Fans of The Shining, Misery, and The Stand may want to turn for writing advice to “the master of horror” himself, Stephen King. In On Writing: A Memoir of the Craft, King devotes the first section to the story of his writing life, from hand-crafting comic books as a boy to the car crash that nearly killed him while he was composing On Writing. Most of the treatment of writing craft comes in the later sections, “Toolbox” and “On Writing.” The writer’s toolkit, King advises, ought to include a good (though not necessarily fancy) vocabulary; a serviceable understanding of grammar; and a facility with making paragraphs, which King considers to be “the basic unit of writing.” His key prescription to the writer, however, is this: “Read a lot, write a lot.”  He is not shy about putting a number to this injunction: strive to write 2,000 words a day, six or seven days a week. Writers seeking some cues to kick off these regular scribbling sessions and teachers in need of in-class exercises will appreciate collections like Naming the World and Other Exercises for the Creative Writer, edited by Bret Anthony Johnston, which gathers ideas from such revered authors such as Richard Bausch, Joyce Carol Oates, and Elizabeth McCracken. More prompts can be found in Anne Bernays and Pamela Painter’s What If? Writing Exercises for Fiction Writers and Brian Kiteley’s The 3 A.M. Epiphany: Uncommon Writing Exercises That Transform Your Fiction.

Many aspiring writers will admit to needing some guidance in the “read a lot” arena. They’ll find help in Reading like a Writer: A Guide for People Who Love Books and for Those Who Want to Write Them, by Francine Prose. Prose argues that writers wishing to learn their craft ought to dedicate themselves to close readings of classic works of literature, and she provides a list of “books to be read immediately” to help readers on their way. Prose demonstrates her method with craft-based, sentence-by-sentence—sometimes word-by-word—analyses of passages from writers such as Chekhov, Hemingway, and Flannery O’Connor.
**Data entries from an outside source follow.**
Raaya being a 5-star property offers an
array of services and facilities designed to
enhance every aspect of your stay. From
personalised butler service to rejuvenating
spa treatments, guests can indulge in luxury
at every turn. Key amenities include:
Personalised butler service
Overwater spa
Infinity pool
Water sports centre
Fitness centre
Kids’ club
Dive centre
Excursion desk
Some readers will find Prose’s reliance on traditional ideas about literary genius, objective quality, and the timeless universality of canonical works by mostly white authors to be out of step with contemporary conversations about fiction. Those seeking a more diverse set of literary models might well start with Free within Ourselves: Fiction Lessons for Black Authors, by Jewell Parker Rhodes, who encourages the reader to explore the particular storytelling resources offered by African American literature and culture, such as the richness of its “oral and folk legacy tradition.”  In addition to exercises, advice, and illustrative short stories by Black authors, Rhodes provides a reading list of some hundred books “historically significant to the development of African American fiction.” Bonnie Friedman’s Writing Past Dark: Envy, Fear, Distraction, and Other Dilemmas in the Writer’s Life focuses on the psychological dimension of the writing process. Friedman addresses the two main varieties of writer’s block: the problem of perfectionism, i.e., “being afraid to touch the half-finished piece for fear of messing it up,” and the fear that one has nothing significant to say in the first place. She also talks the reader through concerns over writing about taboo and touchy subjects.

Robert Olen Butler shares Friedman’s interest in the psychological aspect of the writing process, but he focuses on the role of the unconscious. In From Where You Dream: The Process of Writing Fiction, a collection of his lectures edited by Janet Burroway, Butler contends that “there is no intellect in the world powerful enough to create a great work of novelistic art. Only the unconscious can fit together the stuff of fiction; the conscious mind cannot.” Butler advocates for a daily writing practice during which the writer enters into a kind of trance.